DATA FOR THE TASK ::
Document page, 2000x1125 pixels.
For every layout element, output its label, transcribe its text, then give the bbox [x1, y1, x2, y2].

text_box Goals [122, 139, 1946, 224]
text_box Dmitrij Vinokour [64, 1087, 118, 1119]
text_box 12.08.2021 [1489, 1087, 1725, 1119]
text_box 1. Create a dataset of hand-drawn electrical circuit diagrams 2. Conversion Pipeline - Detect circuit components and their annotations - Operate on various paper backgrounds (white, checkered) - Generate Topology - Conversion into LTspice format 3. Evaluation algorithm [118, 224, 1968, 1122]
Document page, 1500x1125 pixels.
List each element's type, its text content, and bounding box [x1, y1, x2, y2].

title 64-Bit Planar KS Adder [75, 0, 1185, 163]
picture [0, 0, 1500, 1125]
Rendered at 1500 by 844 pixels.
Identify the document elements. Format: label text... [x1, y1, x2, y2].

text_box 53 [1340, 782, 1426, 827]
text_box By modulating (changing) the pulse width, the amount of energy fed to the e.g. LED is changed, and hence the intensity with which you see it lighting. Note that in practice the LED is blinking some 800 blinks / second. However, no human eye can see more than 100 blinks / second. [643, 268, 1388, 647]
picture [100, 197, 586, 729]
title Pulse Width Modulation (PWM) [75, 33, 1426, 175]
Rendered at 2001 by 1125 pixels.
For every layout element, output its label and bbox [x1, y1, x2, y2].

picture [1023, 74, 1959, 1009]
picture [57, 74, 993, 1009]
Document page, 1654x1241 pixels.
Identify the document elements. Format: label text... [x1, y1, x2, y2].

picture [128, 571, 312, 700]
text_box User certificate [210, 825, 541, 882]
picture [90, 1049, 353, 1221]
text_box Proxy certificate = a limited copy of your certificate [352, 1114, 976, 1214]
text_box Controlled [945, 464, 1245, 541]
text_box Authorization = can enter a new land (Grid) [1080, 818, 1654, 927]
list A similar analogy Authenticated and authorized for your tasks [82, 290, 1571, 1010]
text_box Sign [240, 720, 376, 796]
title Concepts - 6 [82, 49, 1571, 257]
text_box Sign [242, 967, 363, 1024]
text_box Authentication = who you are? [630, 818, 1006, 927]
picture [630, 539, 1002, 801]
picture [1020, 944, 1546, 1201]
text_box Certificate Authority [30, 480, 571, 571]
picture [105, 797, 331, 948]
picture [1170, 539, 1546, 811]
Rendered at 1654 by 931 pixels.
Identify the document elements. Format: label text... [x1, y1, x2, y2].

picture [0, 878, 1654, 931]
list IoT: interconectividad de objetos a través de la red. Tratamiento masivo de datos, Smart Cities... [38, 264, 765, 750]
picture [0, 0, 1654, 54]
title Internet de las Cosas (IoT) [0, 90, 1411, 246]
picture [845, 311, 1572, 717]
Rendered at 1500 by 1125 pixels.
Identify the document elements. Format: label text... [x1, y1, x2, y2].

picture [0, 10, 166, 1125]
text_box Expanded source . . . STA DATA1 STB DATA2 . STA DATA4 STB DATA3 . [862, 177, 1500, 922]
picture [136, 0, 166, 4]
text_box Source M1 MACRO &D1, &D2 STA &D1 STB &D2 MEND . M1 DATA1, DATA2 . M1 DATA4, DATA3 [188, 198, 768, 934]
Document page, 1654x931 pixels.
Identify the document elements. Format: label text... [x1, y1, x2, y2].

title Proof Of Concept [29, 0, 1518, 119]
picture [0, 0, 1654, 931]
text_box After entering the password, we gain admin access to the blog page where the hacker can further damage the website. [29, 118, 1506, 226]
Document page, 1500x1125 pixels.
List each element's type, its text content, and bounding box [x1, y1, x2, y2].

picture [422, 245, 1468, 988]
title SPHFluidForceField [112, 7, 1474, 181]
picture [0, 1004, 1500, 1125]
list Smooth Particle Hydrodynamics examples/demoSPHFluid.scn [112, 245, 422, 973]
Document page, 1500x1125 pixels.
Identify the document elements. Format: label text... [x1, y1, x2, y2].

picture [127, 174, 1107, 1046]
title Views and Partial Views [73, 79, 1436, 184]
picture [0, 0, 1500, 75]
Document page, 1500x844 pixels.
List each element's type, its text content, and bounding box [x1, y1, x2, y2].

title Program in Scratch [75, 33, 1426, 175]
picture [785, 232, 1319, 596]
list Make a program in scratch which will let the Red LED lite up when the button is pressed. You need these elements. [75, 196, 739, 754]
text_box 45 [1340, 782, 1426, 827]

WORK REQUIRED :: Rewrite the listing with "bounding box" changed to "enclosing box" everywhere it occurs, keeping every other character the same.

TASK RESULT ::
Document page, 2000x1125 pixels.
For every layout element, output its label, transcribe its text, then give the bbox [x1, y1, x2, y2].

text_box Goals [122, 139, 1946, 224]
text_box Dmitrij Vinokour [64, 1087, 118, 1119]
text_box 12.08.2021 [1489, 1087, 1725, 1119]
text_box 1. Create a dataset of hand-drawn electrical circuit diagrams 2. Conversion Pipeline - Detect circuit components and their annotations - Operate on various paper backgrounds (white, checkered) - Generate Topology - Conversion into LTspice format 3. Evaluation algorithm [118, 224, 1968, 1122]
Document page, 1500x1125 pixels.
List each element's type, its text content, and enclosing box [x1, y1, x2, y2].

title 64-Bit Planar KS Adder [75, 0, 1185, 163]
picture [0, 0, 1500, 1125]
Rendered at 1500 by 844 pixels.
Identify the document elements. Format: label text... [x1, y1, x2, y2].

text_box 53 [1340, 782, 1426, 827]
text_box By modulating (changing) the pulse width, the amount of energy fed to the e.g. LED is changed, and hence the intensity with which you see it lighting. Note that in practice the LED is blinking some 800 blinks / second. However, no human eye can see more than 100 blinks / second. [643, 268, 1388, 647]
picture [100, 197, 586, 729]
title Pulse Width Modulation (PWM) [75, 33, 1426, 175]
Rendered at 2001 by 1125 pixels.
For every layout element, output its label and bbox [x1, y1, x2, y2].

picture [1023, 74, 1959, 1009]
picture [57, 74, 993, 1009]
Document page, 1654x1241 pixels.
Identify the document elements. Format: label text... [x1, y1, x2, y2].

picture [128, 571, 312, 700]
text_box User certificate [210, 825, 541, 882]
picture [90, 1049, 353, 1221]
text_box Proxy certificate = a limited copy of your certificate [352, 1114, 976, 1214]
text_box Controlled [945, 464, 1245, 541]
text_box Authorization = can enter a new land (Grid) [1080, 818, 1654, 927]
list A similar analogy Authenticated and authorized for your tasks [82, 290, 1571, 1010]
text_box Sign [240, 720, 376, 796]
title Concepts - 6 [82, 49, 1571, 257]
text_box Sign [242, 967, 363, 1024]
text_box Authentication = who you are? [630, 818, 1006, 927]
picture [630, 539, 1002, 801]
picture [1020, 944, 1546, 1201]
text_box Certificate Authority [30, 480, 571, 571]
picture [105, 797, 331, 948]
picture [1170, 539, 1546, 811]
Rendered at 1654 by 931 pixels.
Identify the document elements. Format: label text... [x1, y1, x2, y2].

picture [0, 878, 1654, 931]
list IoT: interconectividad de objetos a través de la red. Tratamiento masivo de datos, Smart Cities... [38, 264, 765, 750]
picture [0, 0, 1654, 54]
title Internet de las Cosas (IoT) [0, 90, 1411, 246]
picture [845, 311, 1572, 717]
Rendered at 1500 by 1125 pixels.
Identify the document elements. Format: label text... [x1, y1, x2, y2].

picture [0, 10, 166, 1125]
text_box Expanded source . . . STA DATA1 STB DATA2 . STA DATA4 STB DATA3 . [862, 177, 1500, 922]
picture [136, 0, 166, 4]
text_box Source M1 MACRO &D1, &D2 STA &D1 STB &D2 MEND . M1 DATA1, DATA2 . M1 DATA4, DATA3 [188, 198, 768, 934]
Document page, 1654x931 pixels.
Identify the document elements. Format: label text... [x1, y1, x2, y2].

title Proof Of Concept [29, 0, 1518, 119]
picture [0, 0, 1654, 931]
text_box After entering the password, we gain admin access to the blog page where the hacker can further damage the website. [29, 118, 1506, 226]
Document page, 1500x1125 pixels.
List each element's type, its text content, and enclosing box [x1, y1, x2, y2].

picture [422, 245, 1468, 988]
title SPHFluidForceField [112, 7, 1474, 181]
picture [0, 1004, 1500, 1125]
list Smooth Particle Hydrodynamics examples/demoSPHFluid.scn [112, 245, 422, 973]
Document page, 1500x1125 pixels.
Identify the document elements. Format: label text... [x1, y1, x2, y2].

picture [127, 174, 1107, 1046]
title Views and Partial Views [73, 79, 1436, 184]
picture [0, 0, 1500, 75]
Document page, 1500x844 pixels.
List each element's type, its text content, and enclosing box [x1, y1, x2, y2].

title Program in Scratch [75, 33, 1426, 175]
picture [785, 232, 1319, 596]
list Make a program in scratch which will let the Red LED lite up when the button is pressed. You need these elements. [75, 196, 739, 754]
text_box 45 [1340, 782, 1426, 827]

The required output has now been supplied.